Dunno. All that said, my own enamorment with drugs is maybe derailed a bit by a pessimism that a lot of people take them, and don't seem to come back much back wiser. Or describe it as "It got me good and fucked up". I also have my hesitations about other drugs like Salvia or DMT especially, which might throw something into my spiritual humanist perspective. I'm afraid it might shake my foundations a bit, And just like that... it might fling me back to the pit of nihilism. I hope not. I hope I've learned my lesson.

Has that happened to any of you guys? Where you got cozied into weed, LSD mushrooms and spiritual practice, then you take one of these like DMT, Salvia, or Ketamine to get kicked out of your spirituality it's like?

OTOH, I've heard the 'Chrysanthemum' alone was worth the price of admission. To see this 'city' that no words or anything else can come close to the visual deluge, or the teaching that these beings have. That it becomes impossible to rationalize away like we do to phenomena that doesn't mush with our western adult-like views.

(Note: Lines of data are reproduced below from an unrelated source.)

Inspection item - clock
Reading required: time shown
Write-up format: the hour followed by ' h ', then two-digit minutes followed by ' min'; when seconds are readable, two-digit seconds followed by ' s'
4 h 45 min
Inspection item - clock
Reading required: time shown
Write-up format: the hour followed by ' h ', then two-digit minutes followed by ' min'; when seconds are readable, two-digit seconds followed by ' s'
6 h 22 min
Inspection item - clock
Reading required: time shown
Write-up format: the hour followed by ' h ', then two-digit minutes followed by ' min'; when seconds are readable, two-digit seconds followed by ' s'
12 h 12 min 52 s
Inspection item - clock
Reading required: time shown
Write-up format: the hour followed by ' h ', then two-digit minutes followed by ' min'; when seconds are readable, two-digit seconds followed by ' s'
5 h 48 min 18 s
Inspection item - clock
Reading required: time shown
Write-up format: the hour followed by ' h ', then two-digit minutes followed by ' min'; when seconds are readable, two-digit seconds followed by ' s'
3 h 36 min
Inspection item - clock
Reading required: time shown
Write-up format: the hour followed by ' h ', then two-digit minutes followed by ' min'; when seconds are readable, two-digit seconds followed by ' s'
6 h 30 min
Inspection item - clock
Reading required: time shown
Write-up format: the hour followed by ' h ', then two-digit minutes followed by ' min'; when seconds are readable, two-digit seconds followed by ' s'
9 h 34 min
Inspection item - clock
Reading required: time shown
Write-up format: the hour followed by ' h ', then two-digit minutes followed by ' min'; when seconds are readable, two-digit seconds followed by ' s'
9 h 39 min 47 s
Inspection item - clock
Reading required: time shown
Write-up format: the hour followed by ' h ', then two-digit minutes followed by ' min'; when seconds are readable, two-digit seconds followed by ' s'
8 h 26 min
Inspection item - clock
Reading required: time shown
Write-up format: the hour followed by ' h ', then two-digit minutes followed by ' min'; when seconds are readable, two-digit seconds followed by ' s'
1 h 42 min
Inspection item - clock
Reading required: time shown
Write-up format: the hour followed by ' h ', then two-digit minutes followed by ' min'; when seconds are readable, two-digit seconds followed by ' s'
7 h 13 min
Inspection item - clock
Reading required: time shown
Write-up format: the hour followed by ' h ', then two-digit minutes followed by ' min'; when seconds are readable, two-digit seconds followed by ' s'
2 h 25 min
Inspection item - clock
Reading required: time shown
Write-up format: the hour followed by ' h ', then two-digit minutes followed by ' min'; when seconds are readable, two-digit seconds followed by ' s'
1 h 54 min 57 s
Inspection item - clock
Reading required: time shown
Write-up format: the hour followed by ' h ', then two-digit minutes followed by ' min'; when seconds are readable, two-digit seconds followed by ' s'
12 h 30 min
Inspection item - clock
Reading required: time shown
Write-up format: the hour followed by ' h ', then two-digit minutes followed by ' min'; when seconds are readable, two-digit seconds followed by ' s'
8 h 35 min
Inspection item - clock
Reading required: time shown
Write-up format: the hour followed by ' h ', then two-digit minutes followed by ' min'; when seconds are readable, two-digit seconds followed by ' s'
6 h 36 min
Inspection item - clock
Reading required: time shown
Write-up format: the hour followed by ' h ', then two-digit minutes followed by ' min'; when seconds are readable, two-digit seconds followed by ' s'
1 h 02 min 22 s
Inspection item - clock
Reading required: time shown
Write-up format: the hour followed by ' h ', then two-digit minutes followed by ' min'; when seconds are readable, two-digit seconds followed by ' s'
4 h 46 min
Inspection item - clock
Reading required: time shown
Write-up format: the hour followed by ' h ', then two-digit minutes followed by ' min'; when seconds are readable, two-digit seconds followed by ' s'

And it's always like TMK says "You can come back a space bunny too".

For me there's no alternative. I can't ever go back and watch TV,** or the sports game or read the paper or work without knowing what it is. I suppose if I had a vision for myself and the future. I'd want to evoke the 60's again, but this time without all the fear and paranoia.

-NS

** Family guy and south park, are the usual stoners ideal night right, (proabably not for this forum, but in general). Few months back I described it like, "I see the jokes 10 seconds before it happens, I see 1000 reasons why it's not funny and there is no reason to laugh. IOW it doesn't work on me anymore."